WB: Il se trouve que j’ai passé très peu de temps à Pékin, j'étais plutôt chez moi, loin de tout milieu créatif, cinématographique. Je suis très occupé sur mes propres films. Comme j’ai été malade de très longs mois, j’avoue avoir un peu décroché.
FdC: Parmi les réalisateurs que vous admirez, vous avez cité Tarkovski, Bresson, Pasolini et Fassbinder. En quoi ces cinéastes ont-ils pu vous influencer vos films ou votre façon de voir le cinéma ?

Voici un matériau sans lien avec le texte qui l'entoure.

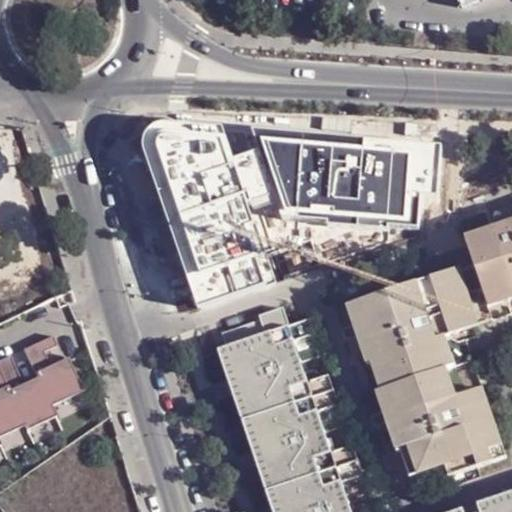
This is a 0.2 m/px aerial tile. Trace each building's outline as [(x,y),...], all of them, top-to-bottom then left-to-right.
[(464,0),(467,9),(492,0),(464,0)] [(138,168),(188,313),(279,283),(257,212),(276,204),(280,217),(423,227),(427,148),(164,128),(155,131),(142,143),(139,147),(137,158),(138,168)] [(481,292),(485,305),(511,295),(511,224),(463,241),(481,292)] [(478,329),(467,297),(457,271),(345,310),(364,369),(369,368),(378,396),(374,396),(393,455),(399,453),(409,483),(444,472),(447,481),(492,466),(488,455),(501,449),(481,392),(455,401),(446,374),(454,370),(444,341),(478,329)] [(485,305),(481,292),(467,297),(478,329),(492,325),(488,313),(485,305)] [(511,295),(485,305),(488,313),(511,305),(511,295)] [(220,337),(224,352),(270,337),(275,350),(292,345),(312,338),(307,323),(286,331),(281,313),(259,321),(259,324),(220,337)] [(0,445),(10,440),(6,430),(33,417),(38,428),(65,415),(60,405),(91,390),(76,357),(60,365),(54,351),(67,345),(63,335),(32,350),(45,378),(31,384),(18,356),(0,364),(0,391),(1,392),(0,392),(0,445)] [(270,337),(224,352),(277,511),(348,511),(340,486),(322,491),(313,463),(330,457),(316,415),(299,421),(289,393),(306,387),(292,345),(275,350),(270,337)] [(299,421),(316,415),(336,408),(327,379),(306,387),(289,393),(299,421)] [(488,455),(492,466),(505,460),(501,449),(488,455)] [(322,491),(340,486),(360,479),(349,450),(330,457),(313,463),(322,491)] [(476,511),(495,511),(511,506),(511,496),(476,509),(476,511)]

WB: Je crois que je ne suis pas un cas à part: quand on décide de se lancer dans un mode d’expression artistique, on commence par apprendre, notamment avec ce qui a été fait par les autres. Tarkovski, je considère que c’est un réalisateur d’excellence, qui a changé le cinéma russe, qui a créé un nouveau style dans le cinéma. Même chose pour Pasolini qui a apporté une pierre nouvelle dans l’histoire du cinéma. C’est vrai que Tarkovski, quand j’étais étudiant, j’ai tout de suite été très touché, très ému par ses films, je me suis dit «ça peut être ça, faire du cinéma». Au début des années 90, on avait peu d’accès aux productions mondiales, c’est au fur et à mesure qu'on a pu voir des films de genres différents. C’était en tout cas une grande émotion quand je l’ai découvert.
FdC: Vous disiez tout à l'heure que Fengming avait découvert Le Fossé par un dvd pirate. Avez-vous une idée de la façon dont vos films sont vus en Chine ? Est-ce que ça reste totalement abstrait, et est-ce que c'est au contraire quelque chose qui vous soucie ?

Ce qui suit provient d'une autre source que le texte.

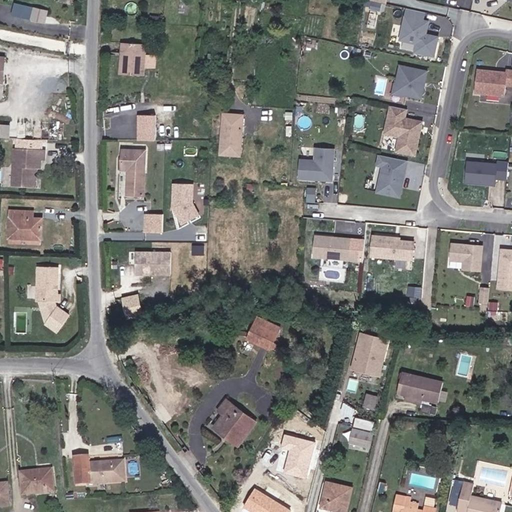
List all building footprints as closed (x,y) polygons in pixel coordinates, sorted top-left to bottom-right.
[(33,7),(30,20),(45,23),(47,10),(33,7)] [(426,13),(407,9),(406,17),(424,20),(426,13)] [(426,34),(429,21),(424,20),(406,17),(401,40),(417,44),(416,52),(435,56),(439,37),(426,34)] [(123,42),(121,74),(144,75),(146,43),(123,42)] [(400,66),(395,93),(422,99),(428,72),(400,66)] [(511,85),(511,70),(508,71),(507,73),(479,70),(477,93),(507,96),(508,86),(511,85)] [(407,109),(392,106),(386,133),(400,136),(397,150),(416,155),(423,122),(406,118),(407,109)] [(221,154),(241,155),(243,115),(224,113),(221,154)] [(137,115),(137,140),(155,139),(155,114),(137,115)] [(0,136),(11,137),(12,123),(1,123),(0,136)] [(400,136),(386,133),(382,147),(397,150),(400,136)] [(332,182),(334,149),(314,148),(313,160),(299,159),(298,181),(332,182)] [(13,184),(33,186),(34,166),(37,166),(41,167),(42,159),(45,159),(45,150),(15,149),(13,184)] [(122,149),(122,169),(129,170),(128,194),(145,195),(146,150),(122,149)] [(400,196),(407,161),(381,155),(379,165),(384,166),(378,191),(400,196)] [(467,161),(465,183),(495,185),(495,179),(506,180),(507,161),(496,161),(496,163),(467,161)] [(197,219),(198,182),(176,181),(175,219),(197,219)] [(316,188),(306,188),(305,203),(316,204),(316,188)] [(33,218),(33,211),(11,210),(9,237),(41,239),(42,219),(33,218)] [(146,212),(145,230),(165,230),(165,212),(146,212)] [(353,238),(316,235),(315,257),(351,260),(353,238)] [(396,237),(374,235),(372,256),(414,260),(415,242),(401,240),(395,240),(396,237)] [(484,246),(453,243),(451,260),(465,261),(464,269),(481,271),(484,246)] [(511,250),(503,249),(499,289),(511,289),(511,250)] [(172,251),(137,251),(137,273),(172,273),(172,251)] [(52,301),(53,266),(38,266),(36,300),(39,300),(52,301)] [(488,304),(490,288),(481,287),(480,303),(488,304)] [(139,295),(123,298),(128,318),(143,314),(139,295)] [(60,303),(57,301),(52,301),(39,300),(47,319),(60,303)] [(60,303),(47,319),(59,329),(71,313),(60,303)] [(278,334),(256,323),(248,338),(270,349),(278,334)] [(404,331),(402,343),(413,346),(416,333),(404,331)] [(389,339),(360,332),(351,370),(380,377),(389,339)] [(407,396),(424,401),(438,404),(444,383),(404,373),(398,394),(407,396)] [(379,396),(366,393),(363,408),(376,411),(379,396)] [(423,406),(424,401),(407,396),(405,402),(423,406)] [(239,445),(257,421),(227,399),(219,410),(224,414),(215,427),(239,445)] [(355,419),(353,427),(372,431),(374,423),(355,419)] [(369,447),(372,434),(352,430),(349,443),(369,447)] [(307,477),(315,442),(283,435),(280,448),(288,450),(283,472),(307,477)] [(326,448),(334,450),(336,442),(329,440),(326,448)] [(90,463),(89,457),(75,458),(77,483),(90,482),(91,484),(126,481),(125,461),(90,463)] [(37,475),(37,471),(21,473),(24,495),(55,491),(53,474),(37,475)] [(345,511),(346,511),(352,488),(328,482),(322,506),(337,510),(345,511)] [(464,482),(458,511),(459,511),(500,511),(503,503),(471,496),(474,484),(464,482)] [(0,507),(11,506),(8,483),(0,484),(0,507)] [(289,511),(290,511),(255,490),(244,507),(251,511),(289,511)] [(406,496),(398,495),(395,509),(403,510),(402,511),(435,511),(436,507),(410,502),(406,501),(406,497),(406,496)]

WB: A l’ouest des rails a pu être vu par un public chinois via dvd pirates, d’autres de mes productions parce qu'elles ont été mises sur le web. Le Fossé a d'abord été visible sur internet puis par dvd pirates. C’est globalement, en Chine, les deux moyens d’accès à mes films. Je n’ai pas d’autre moyen d’influence sur la diffusion de mes films... c’est sûr qu’ils ne peuvent pas être diffusés autrement. Disons que les choses sont ainsi. C’est vrai que dans ce cas précis, les dvd pirates ont leur avantage. Malgré tout, très peu de gens voient mes films en Chine, c’est un public qui a déjà un intérêt pour ce type de cinéma. C’est très limité.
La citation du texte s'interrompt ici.